● **Task statement**: Exact copies of the lines from the one with "right hip: (359, 353)" through the last line of the entries, and no pictures, make up the answer.

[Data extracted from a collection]
───

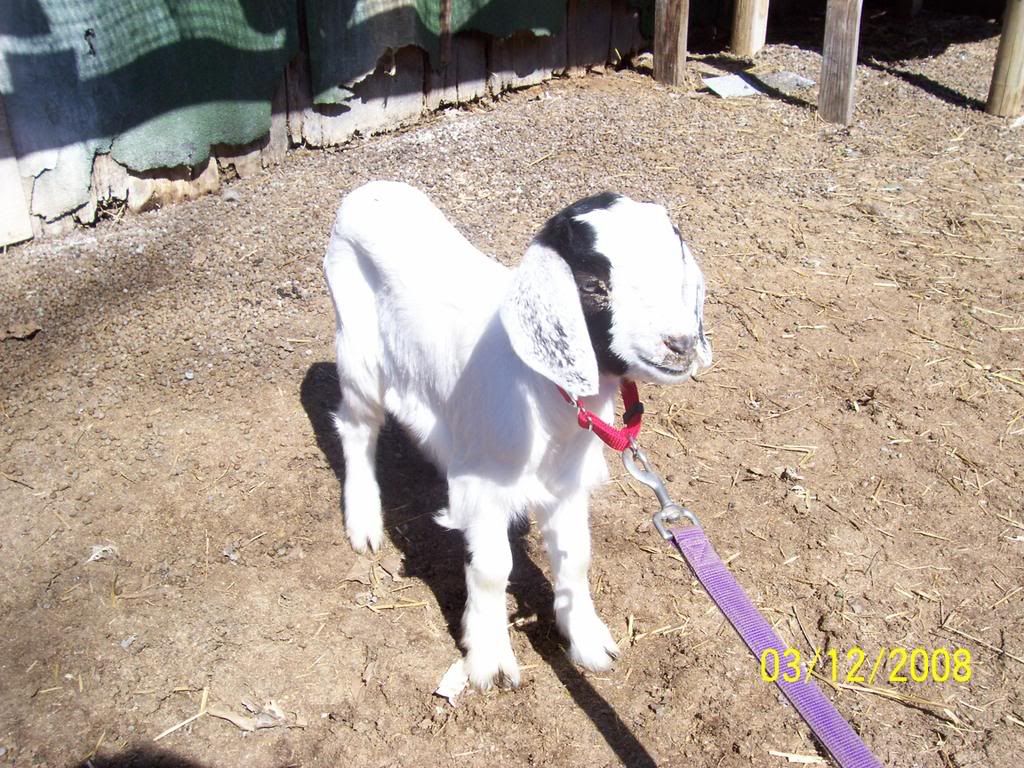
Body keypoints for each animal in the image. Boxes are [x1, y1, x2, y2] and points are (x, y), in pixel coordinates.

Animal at [324, 181, 711, 689]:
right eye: (593, 286)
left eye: (674, 265)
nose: (680, 344)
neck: (545, 395)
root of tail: (368, 191)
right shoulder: (484, 489)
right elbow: (492, 569)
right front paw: (488, 658)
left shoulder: (565, 482)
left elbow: (574, 555)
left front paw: (587, 640)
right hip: (359, 353)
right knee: (355, 427)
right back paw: (364, 522)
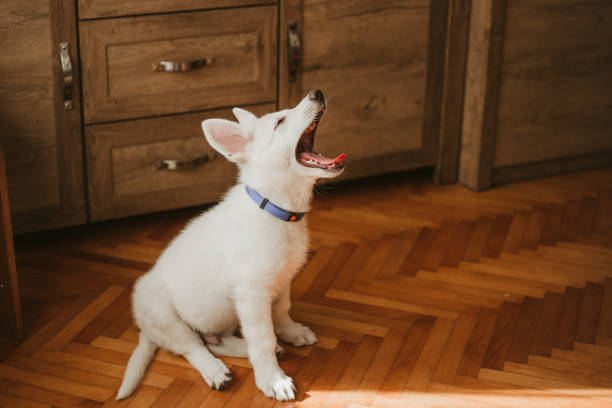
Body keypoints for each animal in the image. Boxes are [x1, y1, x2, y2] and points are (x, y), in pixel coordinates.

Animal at [115, 91, 344, 400]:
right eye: (280, 122)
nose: (316, 93)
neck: (276, 210)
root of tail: (144, 330)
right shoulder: (252, 295)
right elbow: (262, 338)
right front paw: (273, 380)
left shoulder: (282, 281)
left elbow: (282, 311)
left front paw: (292, 332)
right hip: (163, 314)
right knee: (192, 346)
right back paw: (214, 370)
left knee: (215, 341)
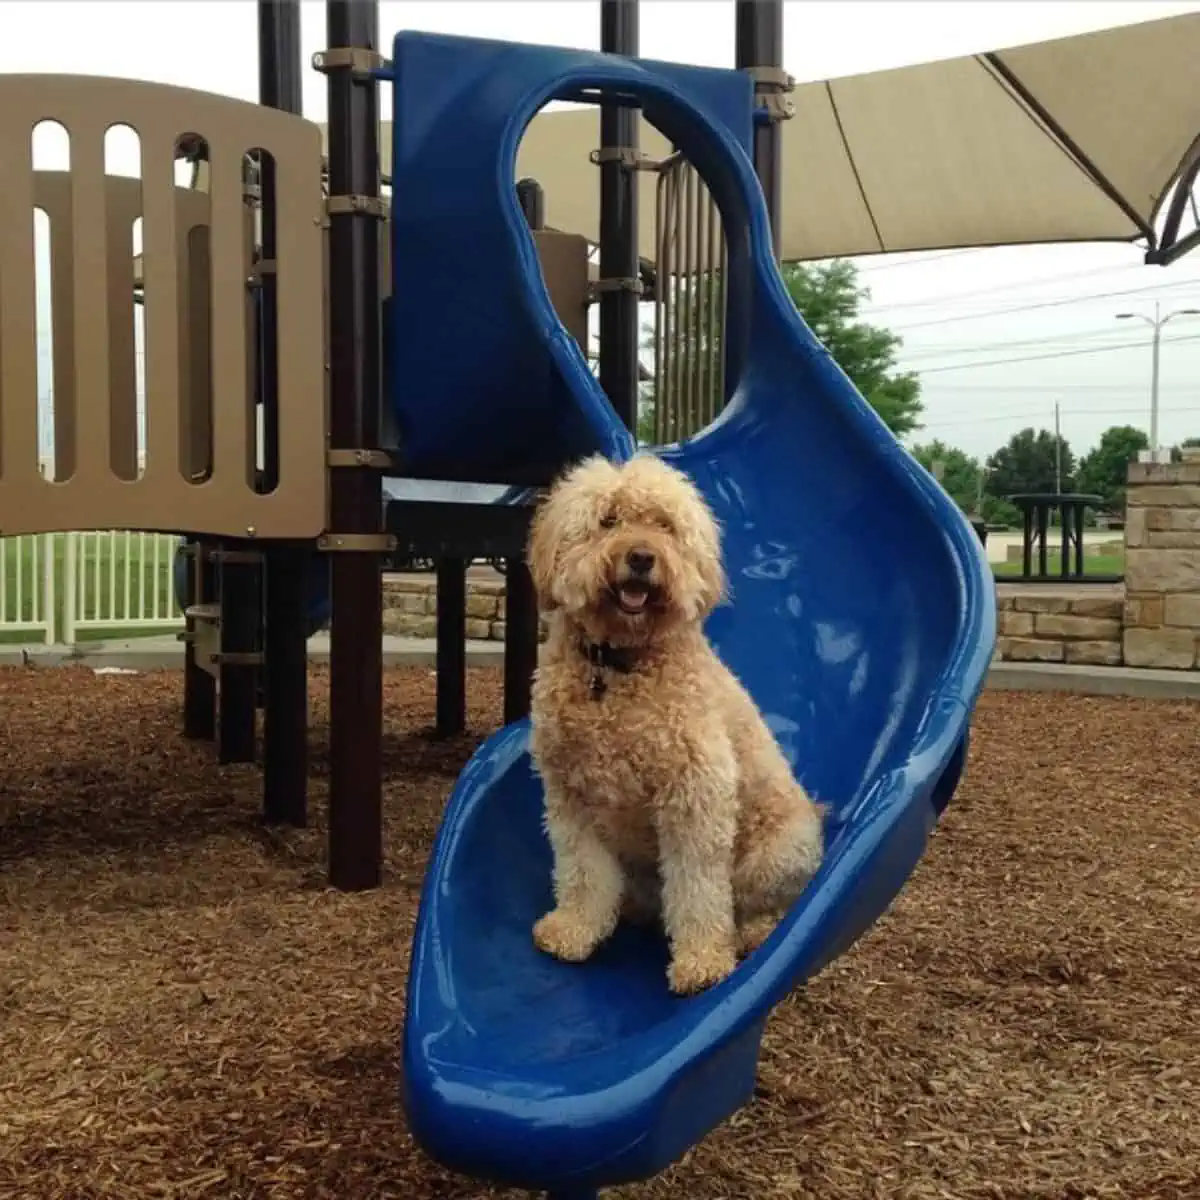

───

● **Exercise response**:
right hip: (359, 353)
right knee: (355, 427)
right back paw: (364, 522)
Body keypoints for each animal in the image. Boxes are [x1, y1, x2, y2] and points are (x, y), in pixel coordinates.

Animal at [115, 91, 344, 400]:
right eye: (280, 122)
nose: (316, 93)
neck: (276, 210)
root of tail: (144, 330)
right shoulder: (252, 295)
right elbow: (262, 338)
right front paw: (273, 380)
left shoulder: (282, 281)
left elbow: (282, 311)
left front paw: (292, 332)
right hip: (163, 314)
right knee: (192, 346)
right back paw: (214, 370)
left knee: (215, 341)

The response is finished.